Post Written by Lilly
My job as a Mom often feels like it boils down to the title of CMM: Chief Memory Maker. I’ve taken on the responsibility of orchestrating and manifesting the collection of memories and joy in our family. I’m the birthday party planner and family vacation concierge. I buy the toys. I tend to set our weekend agenda. I pack the lunches with the little notes tucked inside.
I spent a lot of “the early years” running myself exhausted and spending money on making memories, probably to the point of short-circuiting all three of us. Nothing says “this is a happy family” like three faces with forced smiles and traces of an organized event or city scene in the background, all squeezed neatly into the frame of an Instagram shot. Life forced us to slow down and after a while, I took the hint. It’s the slow time, not rushing from one activity to the next, that allows the little details of life to come into focus and become our memories – things like heart-shaped banana slices on freshly-baked bread or seeing the same little Mason jar cups and plates sitting on our dinner table every night.
I’m a living, breathing Mom which obviously means that I therefore love family photos. I previously thought that we had already taken our family photos as far out as one can reasonably go in terms of fresh creative direction, locations, and themes. That said, I was recently smitten with B Family Films and their idea to document the parts of life that are often not photographed or even seen by other people outside the family. When B Family Film’s Cara asked if we would be willing to participate as a pilot family for their film process, I was quite excited and intrigued by their concept. Would our boring daily life and imperfect-as-hell home be worthy? And would it really look and feel like real life?
When we got the photos and videos back from Cara, I was overcome with emotion. I’ll let you see for yourself – here’s the video they created:
The threads that hold our beautiful, ever-evolving family tapestry together are connection and contentment. In our fast-paced world that pushes us to focus on the external, it’s often a minute-by-minute practice just to stay on track with either of those two values at the forefront. By entering our messy, simple life and translating it into such a thing of beauty, Cara created a work of art out of an ordinary evening in our home. I believe this is the type of honest, unpolished expression that can change our world by honoring the intent and highest purpose of our home – to serve as a vehicle of pure love.

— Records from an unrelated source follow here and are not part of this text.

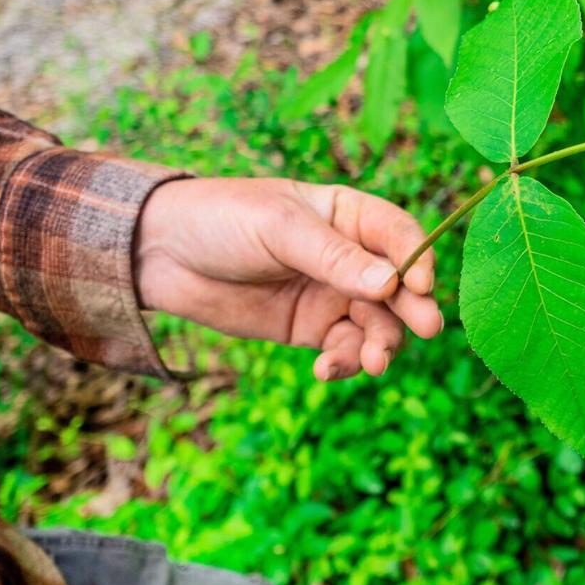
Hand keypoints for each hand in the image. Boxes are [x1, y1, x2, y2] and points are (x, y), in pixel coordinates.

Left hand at [134, 177, 440, 379]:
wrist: (159, 254)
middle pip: (399, 286)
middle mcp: (352, 256)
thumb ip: (335, 258)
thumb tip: (391, 285)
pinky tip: (326, 370)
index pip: (399, 234)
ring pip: (378, 324)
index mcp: (349, 214)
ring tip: (372, 363)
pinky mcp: (311, 330)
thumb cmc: (222, 220)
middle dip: (412, 309)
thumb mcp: (279, 229)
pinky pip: (344, 349)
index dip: (417, 258)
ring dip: (381, 344)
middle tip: (426, 330)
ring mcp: (334, 295)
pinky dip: (344, 363)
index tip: (419, 286)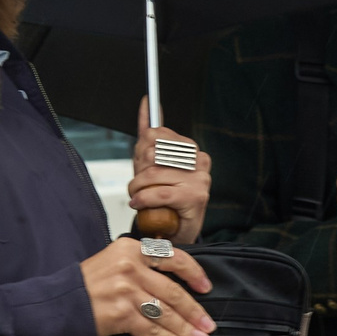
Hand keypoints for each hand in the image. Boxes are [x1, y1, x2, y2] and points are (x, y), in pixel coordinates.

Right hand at [81, 238, 213, 335]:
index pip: (174, 257)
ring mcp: (126, 291)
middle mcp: (130, 267)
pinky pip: (152, 330)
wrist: (61, 302)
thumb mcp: (115, 260)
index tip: (206, 287)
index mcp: (131, 249)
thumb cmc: (89, 283)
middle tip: (208, 324)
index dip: (194, 274)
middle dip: (194, 311)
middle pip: (173, 291)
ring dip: (186, 329)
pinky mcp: (121, 314)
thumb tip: (178, 282)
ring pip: (165, 313)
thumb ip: (144, 264)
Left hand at [127, 101, 209, 244]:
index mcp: (192, 149)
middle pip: (152, 152)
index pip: (157, 134)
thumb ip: (150, 136)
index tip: (141, 165)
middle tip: (139, 186)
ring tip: (138, 197)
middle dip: (138, 171)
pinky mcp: (195, 197)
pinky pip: (158, 192)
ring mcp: (200, 178)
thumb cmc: (164, 197)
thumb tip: (146, 104)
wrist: (176, 231)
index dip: (141, 151)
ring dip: (136, 188)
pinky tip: (139, 204)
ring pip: (152, 174)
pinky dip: (143, 199)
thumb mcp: (154, 164)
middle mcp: (200, 160)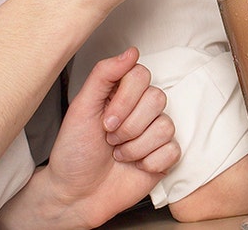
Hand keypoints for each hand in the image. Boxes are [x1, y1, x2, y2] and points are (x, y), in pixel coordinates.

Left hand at [38, 48, 179, 227]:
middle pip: (157, 98)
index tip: (105, 120)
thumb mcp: (81, 108)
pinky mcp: (165, 157)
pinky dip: (149, 162)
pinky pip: (173, 150)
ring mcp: (155, 133)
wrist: (76, 195)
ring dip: (135, 147)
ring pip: (165, 126)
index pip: (141, 75)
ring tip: (118, 154)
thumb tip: (132, 51)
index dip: (125, 99)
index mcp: (121, 93)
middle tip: (110, 138)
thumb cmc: (74, 152)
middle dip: (128, 126)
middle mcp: (141, 110)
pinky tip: (134, 166)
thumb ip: (104, 74)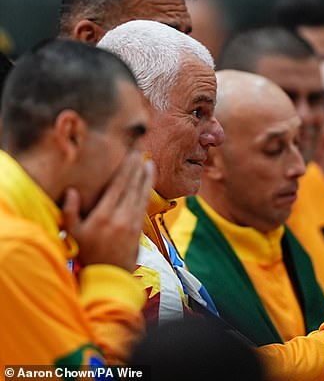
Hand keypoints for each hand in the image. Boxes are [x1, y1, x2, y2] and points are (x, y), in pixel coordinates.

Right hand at [63, 151, 154, 271]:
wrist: (108, 276)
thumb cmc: (87, 253)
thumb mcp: (72, 234)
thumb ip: (70, 211)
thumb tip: (71, 190)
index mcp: (103, 216)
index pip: (118, 186)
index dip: (126, 168)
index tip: (130, 154)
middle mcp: (120, 217)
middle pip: (132, 187)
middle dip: (137, 168)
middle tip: (142, 151)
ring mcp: (132, 223)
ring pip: (141, 195)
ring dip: (146, 178)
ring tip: (150, 163)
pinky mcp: (139, 229)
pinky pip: (144, 205)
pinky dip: (148, 192)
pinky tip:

It’s almost a mini-rebellion to think of all of the gorgeous and stately spaces and landscapes around Dallas and know that, truly, I want our photos to be taken right here in our home. This is the home that currently still has the same color of paint on every single wall as when we moved in, still driving me a little crazy when I see it. The home with the dollhouse made from shipping boxes and duct tape, where I always lean in for one more goodnight kiss from my girl as she scampers off to bed. Few things in this world are truly mine, but this loving space and the connection to Markus and our daughter that I feel are what I know to be real.
When we think of home design now, it’s often associated with designer curtain rods, impressive art collections or envy-inducing spaces. I’m the biggest fan of all of these. While they’re great, having a family was always the dream and priority for me. And what we dream for and prioritize requires sacrifice. When I was working in overdrive to pay for weekend activities, updates to our last home and other things I thought made life good, all I was actually doing was prioritizing my family last.
So we wear the same few clothes a lot now. We have fewer new things. Our vacations that bring us so much respite, discovery and delight may be few and far between and may be missing that social media WOW factor. Most of all, I keep a daily contentment practice that just because I’m not working on “impressive” projects with outward validation doesn’t mean I’m not doing big things. Every day here with these people is my gift. Walking into the door of our house (on our better days) brings that same exhalation I used to have to wait to feel on our best vacations. I continue to say no to things and to be mindful of our schedule and life because the little moments feel so good, too good to miss.
These aren’t just mundane photos to me. They’re aspirational. They are the environment and people that inspire me to keep becoming a better version of myself. These are images for which I know the passage of time will only increase their value. We’ll look back and think of who we were in this chapter – a time when we all ate off of those plates at that table every night and when the corner of the living room always held that little pile of paints and musical instruments. One day our daugher won’t be here to run to us into a whirl of excitement as we come in the door. I work purposefully on a slow, simple life to allow that to happen as often as possible and help us look back on these days with fondness and no regrets. Thank you so much to B Family Films for honoring my work.